╭──

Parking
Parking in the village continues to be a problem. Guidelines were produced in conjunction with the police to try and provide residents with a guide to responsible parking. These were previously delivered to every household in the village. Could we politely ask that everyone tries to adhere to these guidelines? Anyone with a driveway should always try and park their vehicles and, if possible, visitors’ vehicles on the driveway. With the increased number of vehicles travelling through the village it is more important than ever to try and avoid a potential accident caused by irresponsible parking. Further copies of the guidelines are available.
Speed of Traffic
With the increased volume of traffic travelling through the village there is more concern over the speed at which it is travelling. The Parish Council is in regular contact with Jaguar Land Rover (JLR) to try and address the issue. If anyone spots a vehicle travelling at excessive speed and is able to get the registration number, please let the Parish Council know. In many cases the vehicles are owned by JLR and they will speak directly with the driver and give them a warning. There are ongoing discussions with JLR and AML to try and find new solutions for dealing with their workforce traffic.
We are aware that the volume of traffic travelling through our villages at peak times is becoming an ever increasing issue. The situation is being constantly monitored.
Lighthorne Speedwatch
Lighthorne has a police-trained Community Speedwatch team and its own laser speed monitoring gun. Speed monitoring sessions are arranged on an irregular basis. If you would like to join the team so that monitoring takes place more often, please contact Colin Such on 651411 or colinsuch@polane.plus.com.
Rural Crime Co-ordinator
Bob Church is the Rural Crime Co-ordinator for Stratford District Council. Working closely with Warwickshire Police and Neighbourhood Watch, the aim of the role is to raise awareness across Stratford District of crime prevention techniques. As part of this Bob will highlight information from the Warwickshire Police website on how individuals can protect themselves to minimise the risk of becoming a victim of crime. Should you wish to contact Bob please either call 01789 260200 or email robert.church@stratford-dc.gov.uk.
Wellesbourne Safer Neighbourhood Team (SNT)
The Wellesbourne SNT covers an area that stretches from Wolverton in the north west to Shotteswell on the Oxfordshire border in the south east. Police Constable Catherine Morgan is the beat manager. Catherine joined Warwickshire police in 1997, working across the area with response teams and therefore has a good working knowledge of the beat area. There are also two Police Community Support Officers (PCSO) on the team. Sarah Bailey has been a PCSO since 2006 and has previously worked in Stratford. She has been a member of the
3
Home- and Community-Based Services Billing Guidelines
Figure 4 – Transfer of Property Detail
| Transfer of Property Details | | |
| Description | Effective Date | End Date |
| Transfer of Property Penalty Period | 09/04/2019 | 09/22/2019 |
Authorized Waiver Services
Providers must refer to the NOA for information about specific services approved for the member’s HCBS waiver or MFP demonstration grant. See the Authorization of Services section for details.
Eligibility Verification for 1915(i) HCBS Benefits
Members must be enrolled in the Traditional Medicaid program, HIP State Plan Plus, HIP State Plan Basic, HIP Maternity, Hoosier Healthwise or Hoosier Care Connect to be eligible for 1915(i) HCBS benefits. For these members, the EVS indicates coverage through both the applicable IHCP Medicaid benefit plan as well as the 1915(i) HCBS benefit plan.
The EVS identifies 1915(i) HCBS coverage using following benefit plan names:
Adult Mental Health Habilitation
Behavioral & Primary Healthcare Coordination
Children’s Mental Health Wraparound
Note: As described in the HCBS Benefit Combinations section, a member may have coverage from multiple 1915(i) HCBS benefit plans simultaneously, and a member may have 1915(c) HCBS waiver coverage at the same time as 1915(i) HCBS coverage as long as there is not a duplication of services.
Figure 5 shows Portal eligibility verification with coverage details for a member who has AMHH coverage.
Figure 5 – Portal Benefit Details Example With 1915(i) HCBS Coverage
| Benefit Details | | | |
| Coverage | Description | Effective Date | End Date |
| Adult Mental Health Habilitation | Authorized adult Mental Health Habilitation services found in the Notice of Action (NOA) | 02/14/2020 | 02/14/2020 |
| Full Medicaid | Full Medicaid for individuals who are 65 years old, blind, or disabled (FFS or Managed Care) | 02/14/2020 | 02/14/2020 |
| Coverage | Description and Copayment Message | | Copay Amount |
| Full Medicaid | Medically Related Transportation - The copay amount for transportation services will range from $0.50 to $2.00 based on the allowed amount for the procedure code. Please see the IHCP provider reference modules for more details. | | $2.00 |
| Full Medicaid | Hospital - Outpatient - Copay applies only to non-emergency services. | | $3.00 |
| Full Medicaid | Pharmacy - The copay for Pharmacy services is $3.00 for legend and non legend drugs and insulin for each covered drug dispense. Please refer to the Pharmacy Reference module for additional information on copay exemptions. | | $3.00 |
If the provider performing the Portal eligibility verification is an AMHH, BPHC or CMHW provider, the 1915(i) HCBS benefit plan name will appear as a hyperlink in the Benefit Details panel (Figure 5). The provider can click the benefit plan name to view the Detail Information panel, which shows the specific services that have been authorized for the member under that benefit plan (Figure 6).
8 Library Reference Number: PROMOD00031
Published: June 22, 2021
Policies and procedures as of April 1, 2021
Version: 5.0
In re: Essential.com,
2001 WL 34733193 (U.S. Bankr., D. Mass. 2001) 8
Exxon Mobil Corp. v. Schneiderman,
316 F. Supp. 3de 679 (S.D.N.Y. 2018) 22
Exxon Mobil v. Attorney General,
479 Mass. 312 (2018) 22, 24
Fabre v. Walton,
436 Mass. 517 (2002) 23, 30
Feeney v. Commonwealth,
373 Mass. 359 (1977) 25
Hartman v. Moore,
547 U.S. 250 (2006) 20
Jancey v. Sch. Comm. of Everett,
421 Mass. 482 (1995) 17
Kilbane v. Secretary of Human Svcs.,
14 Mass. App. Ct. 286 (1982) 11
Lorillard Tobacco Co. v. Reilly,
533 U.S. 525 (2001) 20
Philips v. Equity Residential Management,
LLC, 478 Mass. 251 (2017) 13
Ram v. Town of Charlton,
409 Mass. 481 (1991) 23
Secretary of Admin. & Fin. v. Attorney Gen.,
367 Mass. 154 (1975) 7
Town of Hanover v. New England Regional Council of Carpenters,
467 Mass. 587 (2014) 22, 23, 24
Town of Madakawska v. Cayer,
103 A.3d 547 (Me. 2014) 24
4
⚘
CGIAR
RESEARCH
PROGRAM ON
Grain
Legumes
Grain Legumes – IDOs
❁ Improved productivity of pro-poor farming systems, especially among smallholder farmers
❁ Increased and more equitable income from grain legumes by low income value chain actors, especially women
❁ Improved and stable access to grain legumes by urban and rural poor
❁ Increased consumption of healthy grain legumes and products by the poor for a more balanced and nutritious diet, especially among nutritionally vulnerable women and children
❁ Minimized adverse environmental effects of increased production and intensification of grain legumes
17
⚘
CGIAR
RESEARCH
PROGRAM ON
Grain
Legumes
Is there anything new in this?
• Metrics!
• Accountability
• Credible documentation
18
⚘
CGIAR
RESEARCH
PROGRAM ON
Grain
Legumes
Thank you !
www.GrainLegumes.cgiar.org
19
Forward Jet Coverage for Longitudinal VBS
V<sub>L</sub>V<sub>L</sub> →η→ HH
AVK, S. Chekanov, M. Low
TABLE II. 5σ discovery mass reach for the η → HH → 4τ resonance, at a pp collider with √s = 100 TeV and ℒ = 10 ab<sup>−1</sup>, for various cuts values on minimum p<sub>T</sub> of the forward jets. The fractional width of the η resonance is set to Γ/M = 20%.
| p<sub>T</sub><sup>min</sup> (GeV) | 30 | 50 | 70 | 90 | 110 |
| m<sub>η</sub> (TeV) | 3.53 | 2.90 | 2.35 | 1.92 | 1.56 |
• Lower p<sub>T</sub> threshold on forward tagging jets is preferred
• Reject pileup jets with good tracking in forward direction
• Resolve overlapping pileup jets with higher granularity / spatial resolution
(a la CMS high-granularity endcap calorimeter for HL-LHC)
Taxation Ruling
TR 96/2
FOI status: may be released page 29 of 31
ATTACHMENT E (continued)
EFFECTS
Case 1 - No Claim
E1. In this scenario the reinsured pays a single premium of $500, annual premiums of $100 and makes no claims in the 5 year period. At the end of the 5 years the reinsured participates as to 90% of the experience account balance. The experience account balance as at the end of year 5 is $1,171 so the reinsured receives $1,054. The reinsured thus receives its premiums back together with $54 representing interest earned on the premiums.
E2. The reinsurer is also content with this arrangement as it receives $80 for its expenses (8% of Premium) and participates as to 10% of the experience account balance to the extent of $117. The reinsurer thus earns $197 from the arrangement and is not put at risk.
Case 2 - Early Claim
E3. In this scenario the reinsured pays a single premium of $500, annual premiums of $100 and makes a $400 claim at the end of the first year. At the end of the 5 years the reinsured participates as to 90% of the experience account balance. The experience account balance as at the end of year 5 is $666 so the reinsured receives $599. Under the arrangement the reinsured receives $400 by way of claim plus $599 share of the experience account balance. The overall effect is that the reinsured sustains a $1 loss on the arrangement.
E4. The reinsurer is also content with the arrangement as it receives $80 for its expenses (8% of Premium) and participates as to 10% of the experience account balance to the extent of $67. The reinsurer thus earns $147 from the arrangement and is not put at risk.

╰──

Exercise aim :: Beginning at the line above that contains "316 F. Supp. 3de 679 (S.D.N.Y. 2018) 22", return each line exactly through the line that contains "Secretary of Admin.", and no others.

Answer section ::
316 F. Supp. 3de 679 (S.D.N.Y. 2018) 22
Exxon Mobil v. Attorney General,
479 Mass. 312 (2018) 22, 24
Fabre v. Walton,
436 Mass. 517 (2002) 23, 30
Feeney v. Commonwealth,
373 Mass. 359 (1977) 25
Hartman v. Moore,
547 U.S. 250 (2006) 20
Jancey v. Sch. Comm. of Everett,
421 Mass. 482 (1995) 17
Kilbane v. Secretary of Human Svcs.,
14 Mass. App. Ct. 286 (1982) 11
Lorillard Tobacco Co. v. Reilly,
533 U.S. 525 (2001) 20
Philips v. Equity Residential Management,
LLC, 478 Mass. 251 (2017) 13
Ram v. Town of Charlton,
409 Mass. 481 (1991) 23
Secretary of Admin. & Fin. v. Attorney Gen.,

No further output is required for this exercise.